La disparition du corps des Inspecteurs généraux pour le remplacer par des emplois fonctionnels à durée déterminée. Il ne faut pas être grand clerc pour percevoir la mainmise du politique sur ces emplois. Comment alors remplir avec impartialité et toute la neutralité nécessaire les missions d’évaluation des politiques publiques et de conseil au gouvernement actuellement dévolues au corps des I.G. ?
Certes le système actuel n’était pas parfait et un certain nombre d’inspecteurs généraux ont été nommés non pour leurs compétences mais pour « recaser » d’anciens membres d’un gouvernement, parlementaires… Ce système devait être réformé dans une orientation apportant plus d’indépendance au politique, plus de transparence dans les nominations.
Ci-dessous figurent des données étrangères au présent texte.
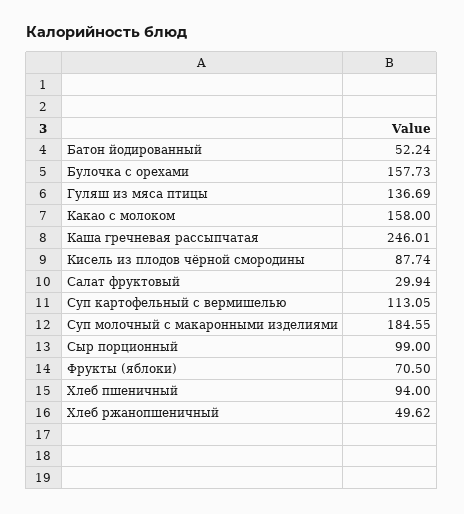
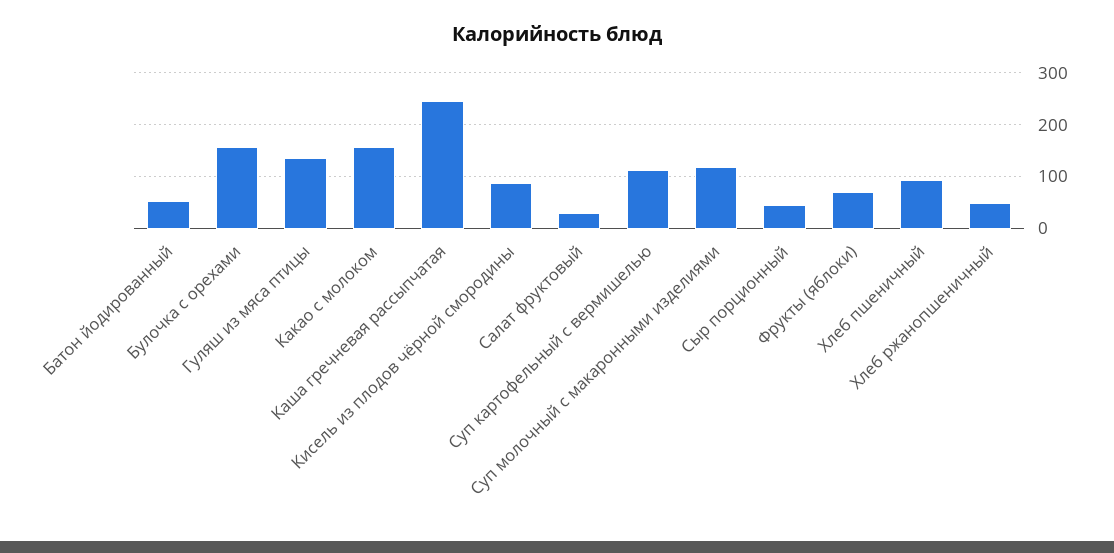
  {
    "Батон йодированный": 52.24,
    "Булочка с орехами": 157.73,
    "Гуляш из мяса птицы": 136.69,
    "Какао с молоком": 158,
    "Каша гречневая рассыпчатая": 246.01,
    "Кисель из плодов чёрной смородины": 87.74,
    "Салат фруктовый": 29.94,
    "Суп картофельный с вермишелью": 113.05,
-   "Суп молочный с макаронными изделиями": 184.55,
+   "Суп молочный с макаронными изделиями": 120,
-   "Сыр порционный": 99,
+   "Сыр порционный": 40,
    "Фрукты (яблоки)": 70.5,
    "Хлеб пшеничный": 94,
    "Хлеб ржанопшеничный": 49.62
  }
Les dérives observées ne peuvent servir de prétexte à une contre-réforme qui abolit de fait l’indépendance de l’Inspection Générale et renforce son lien au politique.
Cette contre-réforme dont la mise en œuvre est prévue pour 2023 constitue un nouveau recul du principe de neutralité, principe fondamental des fonctions publiques. Dans les temps politiques mouvementés et incertains que nous connaissons, il est d’autant plus important de les préserver.
Nous ressentons tous dans nos fonctions différentes formes de pression autres que celles de l’exigence du service apporté aux élèves et à leur famille : pression de la hiérarchie, opacité des opérations de gestion, injonctions, déréglementation, mises en concurrence des EPLE et des personnels, …
Neutralité, continuité de service, égalité de traitement
Dans le système Fonction Publique, nombre d’éléments ont été construits, notamment dans la période 1944 – 1985 pour s’assurer de l’effectivité de ses trois principes fondamentaux : neutralité, continuité de service, égalité de traitement.
Nous ressentons vivement la remise en cause de ces principes fondamentaux, les conséquences tant pour les usagers que pour les personnels sont déjà prévisibles.
C’est pour contrecarrer ce démantèlement progressif de la Fonction Publique que nous devons nous mobiliser pour que l’Inspection Générale renforce son indépendance et soit confortée dans ses missions au bénéfice du développement des Services Publics.
Tel n’est pas le cas de la contre-réforme engagée par le Gouvernement à laquelle nous nous opposerons.